"Parviz Tanavoli: plenty of 'nothing' - exhibition"

By Shadi Harouni | The Guardian

10 February 2015

It is rare for an Iranian artist to be widely celebrated at home, withstanding the scrutiny of a nation in love with both art and the contemporary and yet highly critical of its living artists because it recognizes the contemporary as a category imposed from the outside. Born in 1937, Parviz Tanavoli has become a legendary figure through a prolific career as artist, scholar and teacher. Iran’s first significant modern sculptor, he works in a style distinctly his own, undeniably modern, and entirely Iranian.

In bringing together over 50 years of his art in his first US solo museum exhibition, the Davis Museum has the task of engaging with thousands of years of cultural heritage, which Tanavoli draws on with fervour and ease. He neither imitates nor ignores the Iranian visual lexicon, but rather makes it his own and expands upon it.

Tanavoli is one of the handful of artists responsible for the Saghakhaneh style, which developed in the early 1960s as young, mainly western-educated artists sought to reconcile distinctly Iranian forms with the language of contemporary art. In doing so they turned to traditional forms, touching on pre-Islamic and Shia Muslim art and architecture, as well as Iranian folk motifs.

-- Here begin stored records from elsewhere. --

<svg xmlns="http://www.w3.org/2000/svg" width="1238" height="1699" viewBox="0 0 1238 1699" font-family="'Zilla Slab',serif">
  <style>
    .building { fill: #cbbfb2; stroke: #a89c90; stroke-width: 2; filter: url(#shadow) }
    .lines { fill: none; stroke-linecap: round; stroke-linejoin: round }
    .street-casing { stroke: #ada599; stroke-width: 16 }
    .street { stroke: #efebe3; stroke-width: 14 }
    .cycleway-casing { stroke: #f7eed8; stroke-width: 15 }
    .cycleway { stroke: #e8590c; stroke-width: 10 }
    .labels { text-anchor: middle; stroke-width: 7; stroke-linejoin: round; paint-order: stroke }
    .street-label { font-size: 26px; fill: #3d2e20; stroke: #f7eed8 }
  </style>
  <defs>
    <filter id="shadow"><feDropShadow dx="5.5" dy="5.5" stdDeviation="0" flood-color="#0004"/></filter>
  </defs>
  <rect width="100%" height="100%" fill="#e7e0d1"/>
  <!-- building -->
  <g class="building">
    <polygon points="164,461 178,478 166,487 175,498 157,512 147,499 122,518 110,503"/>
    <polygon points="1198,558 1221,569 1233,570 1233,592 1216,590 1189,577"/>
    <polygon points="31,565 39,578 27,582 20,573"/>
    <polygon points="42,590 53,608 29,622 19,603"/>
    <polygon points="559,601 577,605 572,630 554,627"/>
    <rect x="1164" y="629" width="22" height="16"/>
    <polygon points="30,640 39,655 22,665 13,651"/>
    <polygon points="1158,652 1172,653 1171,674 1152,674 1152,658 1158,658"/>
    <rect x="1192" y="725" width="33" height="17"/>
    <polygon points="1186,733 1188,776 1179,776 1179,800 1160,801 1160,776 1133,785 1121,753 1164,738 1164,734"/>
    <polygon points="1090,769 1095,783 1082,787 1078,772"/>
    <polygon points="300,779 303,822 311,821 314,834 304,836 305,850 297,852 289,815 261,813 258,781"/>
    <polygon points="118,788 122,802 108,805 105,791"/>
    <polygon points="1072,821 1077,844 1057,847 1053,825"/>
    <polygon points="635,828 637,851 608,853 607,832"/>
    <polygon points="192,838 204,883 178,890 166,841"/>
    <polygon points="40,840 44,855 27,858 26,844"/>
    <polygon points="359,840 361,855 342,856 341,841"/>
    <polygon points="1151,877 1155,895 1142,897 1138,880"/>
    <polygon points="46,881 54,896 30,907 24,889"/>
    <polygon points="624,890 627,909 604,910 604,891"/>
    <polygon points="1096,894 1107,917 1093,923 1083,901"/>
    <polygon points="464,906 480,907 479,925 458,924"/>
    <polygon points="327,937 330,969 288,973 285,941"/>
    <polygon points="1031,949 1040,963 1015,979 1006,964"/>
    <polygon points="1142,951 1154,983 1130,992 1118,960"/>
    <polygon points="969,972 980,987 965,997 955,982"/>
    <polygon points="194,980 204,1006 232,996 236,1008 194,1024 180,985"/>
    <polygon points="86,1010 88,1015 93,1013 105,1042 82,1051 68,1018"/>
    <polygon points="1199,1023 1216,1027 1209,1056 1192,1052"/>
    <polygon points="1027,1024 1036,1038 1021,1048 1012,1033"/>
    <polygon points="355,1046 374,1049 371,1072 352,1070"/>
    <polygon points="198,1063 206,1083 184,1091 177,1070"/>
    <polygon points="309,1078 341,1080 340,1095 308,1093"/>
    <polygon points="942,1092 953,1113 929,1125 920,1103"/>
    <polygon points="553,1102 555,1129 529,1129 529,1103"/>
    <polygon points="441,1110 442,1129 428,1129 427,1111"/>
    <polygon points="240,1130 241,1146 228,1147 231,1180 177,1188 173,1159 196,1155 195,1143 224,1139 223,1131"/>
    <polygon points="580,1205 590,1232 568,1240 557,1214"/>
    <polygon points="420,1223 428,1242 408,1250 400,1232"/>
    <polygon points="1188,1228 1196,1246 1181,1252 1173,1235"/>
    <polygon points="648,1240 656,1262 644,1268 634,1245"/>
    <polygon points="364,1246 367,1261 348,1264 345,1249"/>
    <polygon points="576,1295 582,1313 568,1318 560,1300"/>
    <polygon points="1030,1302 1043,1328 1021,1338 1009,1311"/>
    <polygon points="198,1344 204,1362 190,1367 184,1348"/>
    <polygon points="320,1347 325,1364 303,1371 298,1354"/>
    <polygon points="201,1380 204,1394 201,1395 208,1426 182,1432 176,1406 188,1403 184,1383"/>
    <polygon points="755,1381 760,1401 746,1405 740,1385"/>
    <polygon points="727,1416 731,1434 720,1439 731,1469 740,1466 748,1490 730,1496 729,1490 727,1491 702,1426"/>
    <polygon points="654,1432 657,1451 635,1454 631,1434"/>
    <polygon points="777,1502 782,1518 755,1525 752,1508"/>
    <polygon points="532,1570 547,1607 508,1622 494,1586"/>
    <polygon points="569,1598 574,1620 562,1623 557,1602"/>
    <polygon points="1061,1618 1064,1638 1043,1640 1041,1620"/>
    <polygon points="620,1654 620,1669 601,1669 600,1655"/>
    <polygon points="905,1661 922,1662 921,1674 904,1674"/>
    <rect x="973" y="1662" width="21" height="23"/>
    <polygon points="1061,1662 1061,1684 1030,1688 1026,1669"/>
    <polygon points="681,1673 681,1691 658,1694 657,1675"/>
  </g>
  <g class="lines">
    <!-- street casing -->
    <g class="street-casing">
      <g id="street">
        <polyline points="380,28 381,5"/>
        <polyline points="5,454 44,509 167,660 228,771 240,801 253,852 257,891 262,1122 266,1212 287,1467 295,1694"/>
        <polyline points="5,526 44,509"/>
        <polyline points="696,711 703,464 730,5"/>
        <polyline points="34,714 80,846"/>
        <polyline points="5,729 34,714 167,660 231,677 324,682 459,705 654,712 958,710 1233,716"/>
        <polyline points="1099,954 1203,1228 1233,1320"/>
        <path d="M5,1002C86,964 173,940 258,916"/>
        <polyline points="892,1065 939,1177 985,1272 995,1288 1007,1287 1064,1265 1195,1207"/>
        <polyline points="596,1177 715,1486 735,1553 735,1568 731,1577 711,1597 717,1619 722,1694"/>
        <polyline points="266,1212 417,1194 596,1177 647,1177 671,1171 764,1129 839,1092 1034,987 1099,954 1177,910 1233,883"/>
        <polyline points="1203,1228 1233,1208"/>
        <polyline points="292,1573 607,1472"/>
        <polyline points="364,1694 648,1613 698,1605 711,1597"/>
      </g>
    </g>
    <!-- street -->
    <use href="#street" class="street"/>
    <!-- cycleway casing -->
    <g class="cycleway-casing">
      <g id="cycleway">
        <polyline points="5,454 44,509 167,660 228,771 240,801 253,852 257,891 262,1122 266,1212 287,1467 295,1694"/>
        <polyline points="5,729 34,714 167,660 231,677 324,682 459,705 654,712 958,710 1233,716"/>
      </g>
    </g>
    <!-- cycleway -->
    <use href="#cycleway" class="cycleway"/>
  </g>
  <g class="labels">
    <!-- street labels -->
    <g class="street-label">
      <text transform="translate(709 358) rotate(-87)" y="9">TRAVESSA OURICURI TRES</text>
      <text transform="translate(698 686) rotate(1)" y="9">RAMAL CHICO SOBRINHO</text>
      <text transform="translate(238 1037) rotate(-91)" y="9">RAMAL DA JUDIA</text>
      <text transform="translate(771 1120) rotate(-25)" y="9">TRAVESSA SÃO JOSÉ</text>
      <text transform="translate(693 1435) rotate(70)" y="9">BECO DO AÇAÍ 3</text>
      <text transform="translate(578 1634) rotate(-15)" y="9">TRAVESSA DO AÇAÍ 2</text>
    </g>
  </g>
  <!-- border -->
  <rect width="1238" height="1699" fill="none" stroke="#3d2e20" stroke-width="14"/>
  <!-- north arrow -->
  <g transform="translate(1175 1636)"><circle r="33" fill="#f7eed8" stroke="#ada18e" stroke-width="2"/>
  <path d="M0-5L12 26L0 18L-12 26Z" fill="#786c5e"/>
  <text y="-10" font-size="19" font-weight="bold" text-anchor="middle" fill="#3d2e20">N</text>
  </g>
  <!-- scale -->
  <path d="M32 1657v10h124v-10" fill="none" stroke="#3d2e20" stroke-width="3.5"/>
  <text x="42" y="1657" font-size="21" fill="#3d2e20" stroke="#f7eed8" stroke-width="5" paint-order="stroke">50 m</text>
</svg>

Among those associated with the style, Tanavoli’s work embodies the widest range of cultural signifiers, from the grandiose to the familiar, from the ancient to the now. His scholarship has been impressive in its scope and influence. Tanavoli has published books on locks, talismans, gravestones, horse and camel trappings from tribal Iran, rugs and textiles, make-up boxes, tablecloths, ceramics, and the magic of letters and numbers, among other topics. He is by temperament a collector, and the innumerable hours he has spent scouring flea markets, villages, and artisans’ workshops have deeply affected his work.

It is indeed often difficult to distinguish an established cultural motif from one Tanavoli has established. When one thinks of an Iranian form, one is as likely to visualise a Tanavoli as an ancient relief. The pseudo-cuneiforms covering his more recent Wall series are just as much etched into my mind as the 2500-year-old inscriptions on the side of a granite boulder at the foot of Mount Alvand in Hamedan province, to which I made weekly pilgrimages as a child.

As the country has grown more secular, Tanavoli has built up and maintained certain religious motifs as a significant part of his visual lexicon. A good example is his relationship to locks, as fastened by devotees to the lattice grillwork of Shia shrines.

He shows the same devotion to saghakhanehs, small niches in walls offering passersby drinking water in memory of Imam Hussein, who with his followers was cut off from water before his martyrdom at the battle of Kerbala in AD680. Tanavoli’s devotion to form while excluding function releases the artistic tradition from its mythical aura.

While the lock has been a site of both ingenuity and metaphor in Iranian heritage, it is Tanavoli’s sculptures and extensive research that make it so significant. He ties in religion, myth and history with contemporary hope. He equates the praying hands that fasten locks onto shrines with his own, which sculpt them in the studio, often as small breasts or disproportionate penises.

Tanavoli’s fervour for Iranian formal heritage is balanced by a sense of irreverence and play that give his work relevance beyond a specific cultural context. In Innovation in Art, 1964, he cuts a vaginal opening into a handmade Persian rug to make room for a toilet ewer, a scatological object most common and most rejected in the Iranian domestic psyche. The ewer is painted after a Jasper Johns Target and the intricate patterns of the rug are flattened into kitsch as they are crudely traced in paint.

His signature Heech series, which has for years been a staple of Tanavoli’s practice, was conceived of in 1965 as a protest. The three letters of the word heech, meaning nothing or nothingness in Farsi, took form in the decorative Nastaliq script both as a protest against the empty overuse of calligraphy in the increasingly popular Saghakhaneh style and the individuals, the institutions and the market that embraced this emptiness. The many years Tanavoli has spent with Heech, and the sheer number of pieces produced with his factory-like ambition, take it beyond the cynicism of its initial protest.

It is radical for an artist to make “nothing”. But Tanavoli’s heech is constant neither in form nor narrative. The pieces are made in all sizes and media, from bronze to fibre-glass and neon lights. Heech emerges from a box, melts into its chair, lies beneath a table and embraces another. As it takes form it grows both endearing and ridiculous. Its irony, not lost on the artist, points to his nostalgia for the figure, a need for play, for narrative, for history.

Tanavoli cannot stay on a heech hiatus. However freely he has drawn from and built upon his own heritage, he has always done so with great care. It is partly this sense of responsibility that has given him the popular status he enjoys in Iran. While it may be a source of pleasure and inspiration, it is no doubt also a burden for any artist, one he has borne seamlessly, and with grace and humility.